En Anglais cela s’appelle des portmanteau words, car portmanteau désignait autrefois une valise à deux compartiments, tout comme ces mots créent un nouveau sens en alliant deux différents concepts. Ce terme a été inventé  en 1871 par nul autre que Lewis Carroll, auteur de Alice in Wonderland  (qui fête cette année ces 150 ans) et Through the Looking-Glass. Dans ce dernier, Humpty Dumpty explique à Alice: “You see it’s like a portmanteau—there are two meanings packed up into one word.”

Carroll a inventé de nombreux mots-valises; certains, comme chortle (chuckle + snort), un rire-grognement traduit en français par gloussement, étant devenus très courant en Anglais. Mais il n’est pas le seul: il me semble que de ce côté de la Manche on adore créer de nouveaux mots. Que ce soit pour rire, pour inventer un nouveau concept, pour adapter la langue au monde d’aujourd’hui – peu importe les raisons, on crée des portmanteaux à la pelle.

Les médias les utilisent pour décrire des couples célèbres comme Brangelina (Brad Pitt + Angelina Jolie), des nouveaux concepts comme le glamping (glamour + camping, ou camping de luxe) ou metrosexual, (metropolitan + heterosexual; citadins soucieux de leur apparence), ainsi que des nouveaux moyens de communication, comme edutainement (education + entertainment), docudrama (documentary + drama), blog (web + log), vlog (video + log) ou emoticon (emotion + icon).

Souvent, il suffit de changer le début d’un mot pour lui donner des connotations bien différentes: un documentaire de rock devient rockumentary; un faux documentaire mockumentary; un documentaire scandaleux shockumentary. Parfois, un mot met le doigt sur l’air du temps, comme bankster (banker + gangster) pendant la dernière crise financière, un phénomène de société comme sexting (sex + texting), ou un problème contemporain comme les chuggers (charity + muggers) qui tentent de vous recruter à leur cause en vous alpaguant sur le trottoir, ou les workaholics (work + alcoholic) et shopaholics.

Certains mots portmanteaux comme brunch (breakfast + lunch) ou smog (smoke + fog) sont anciens; d’autres viennent de la fin du 20ème siècle, comme bootylicious (booty + delicious; voluptueuse); bodacious (bold + audacious; fabuleux) et chillax (chill + relax).
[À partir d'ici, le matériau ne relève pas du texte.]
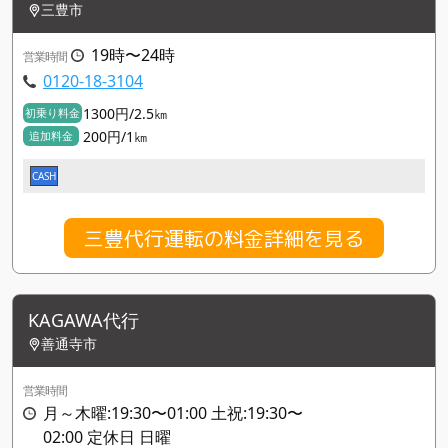
三豊市
19時〜24時
営業時間
0120-18-3104
1300円/2.5㎞
初乗り料金
200円/1㎞
追加料金
CASH
三豊代行運転の料金詳細を見る
KAGAWA代行
善通寺市
営業時間
月～木曜:19:30〜01:00 土祝:19:30〜
02:00 定休日 日曜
Il y aussi les très courants mocktail (mock + cocktail; cocktail sans alcool); spork (spoon + fork), jeggings (jeans + leggings)… J’aime particulièrement frenemy (friend + enemy; un soi-disant ami dont les actions sont plutôt celle d’un ennemi); ginormous (gigantic + enormous) et affluenza (affluence + influenza; stress/grippe causé par la surexposition à la société de consomation).
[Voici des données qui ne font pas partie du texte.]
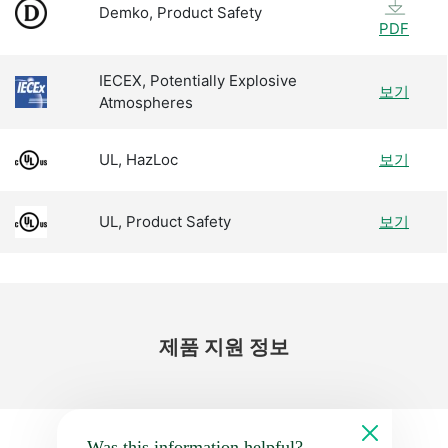
Demko, Product Safety
PDF
IECEX, Potentially Explosive
보기
Atmospheres
UL, HazLoc
보기
UL, Product Safety
보기
제품 지원 정보
Was this information helpful?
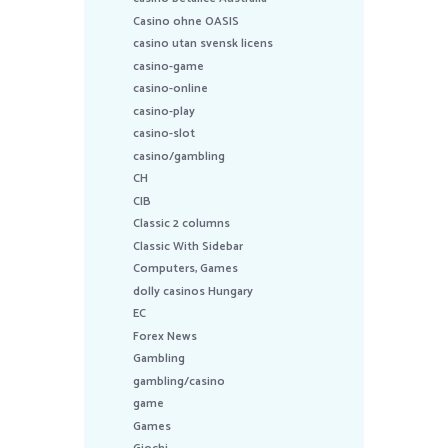
Casino ohne OASIS
casino utan svensk licens
casino-game
casino-online
casino-play
casino-slot
casino/gambling
CH
CIB
Classic 2 columns
Classic With Sidebar
Computers, Games
dolly casinos Hungary
EC
Forex News
Gambling
gambling/casino
game
Games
Enfin, ces dernières années ont vu apparaître des “portmanteaux pour hommes”, transformant un mot neutre ou à connotation féminine en vocabulaire de genre masculin: une histoire d’amitié entre mec se dit bromance (brother + romance); un mec qui met du mascara est un guyliner (guy + eyeliner); un sac pour homme est un manbag (man + handbag); un mec avec une poitrine a des moobs (man + boobs); des leggings pour mecs ce sont des meggings (male + leggings)…

Man est aussi utilisé comme un préfixe péjoratif pour décrire des moments de sexisme ordinaire, comme dans mansplaining (man + explaining; le fait dE donner des explications souvent incorrectes sur un ton condescendant pour bien montrer qu’il sait tout et est le plut fort); mantisocial (man + antisocial, comportement antisocial typiquement masculin, comme pisser partout) et manterrupting (man + interrupting, le fait d’interrompre d’une conversation pour prouver qu’il est le plus intéressant). Le mot composé manspreading (le fait de s’assoir avec les jambes super écartée pour marquer son territoire) est du même genre.